I recently just finished one of these PWF foundations. There is ways to do the column pad with wood and not concrete. Very time consuming. 

They also have to be enginered/meet standards for the soil condition and back fill height.


----------



## mics_54 (Oct 28, 2008)

*Page 70 and 71*

...of the 2006 International Residential Code for One and Two Family Dwellings.


----------



## WarnerConstInc. (Jan 30, 2008)

Umbrella weights is what those things for the windows are called. My house has a rubble stone foundation on a full basement, dry as a bone, no tile or drainage. Some of you guys dont see a whole lot of things huh? Oh and it is ballon framed, makes for a ***** sometimes moving a 2 1/2" by 6 1/2" oak stud around. There are a few houses I have been in, under, and on top of that were seriously old. One looked like a barn, no nails, all pegged. None of the studs, if that is what you want to call them, in my house are nailed to anything except the top plate, an I think there is only one nail in that. Been here 120+ years, still holding in there!


----------



## boman47k (Oct 13, 2006)

Interesting thread.

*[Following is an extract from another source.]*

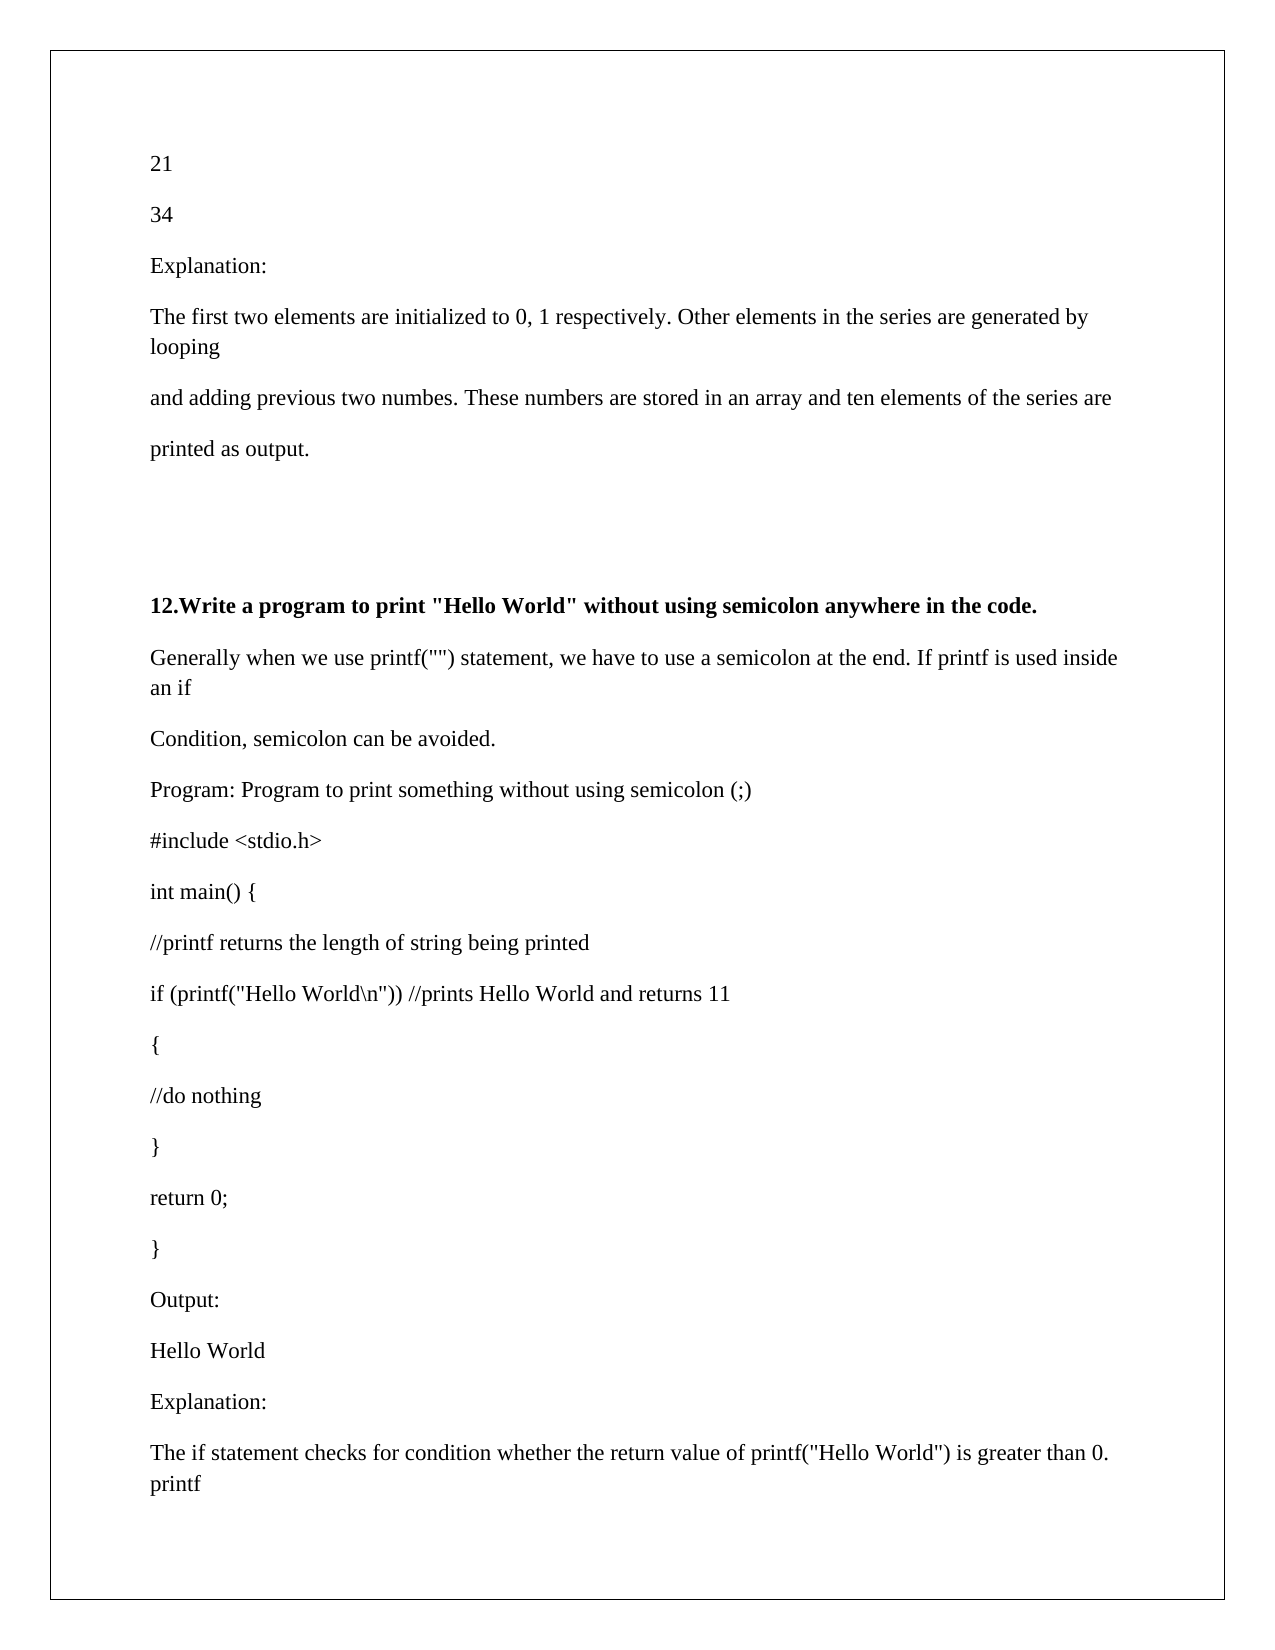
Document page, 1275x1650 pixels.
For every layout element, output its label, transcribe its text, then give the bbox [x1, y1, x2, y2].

What holds these houses together, gravity?


----------



## Tinstaafl (Jan 6, 2008)

boman47k said:


> What holds these houses together, gravity?


Hey, it works for the pyramids, dunnit? :jester:


----------



## silvertree (Jul 22, 2007)

I built some geodesic dome homes back in the early 80's and we used all wood foundations.


----------



## will575 (Nov 5, 2008)

I think I'd prefer concrete


----------



## Ten Fingers (Nov 5, 2006)

"We have here in VA some homes that were actually built on "Piles" of rocks! "

------------------

If your pile of rocks has survived 50 years, I'd prefer that to a wood foundation to survive another 50 years.


----------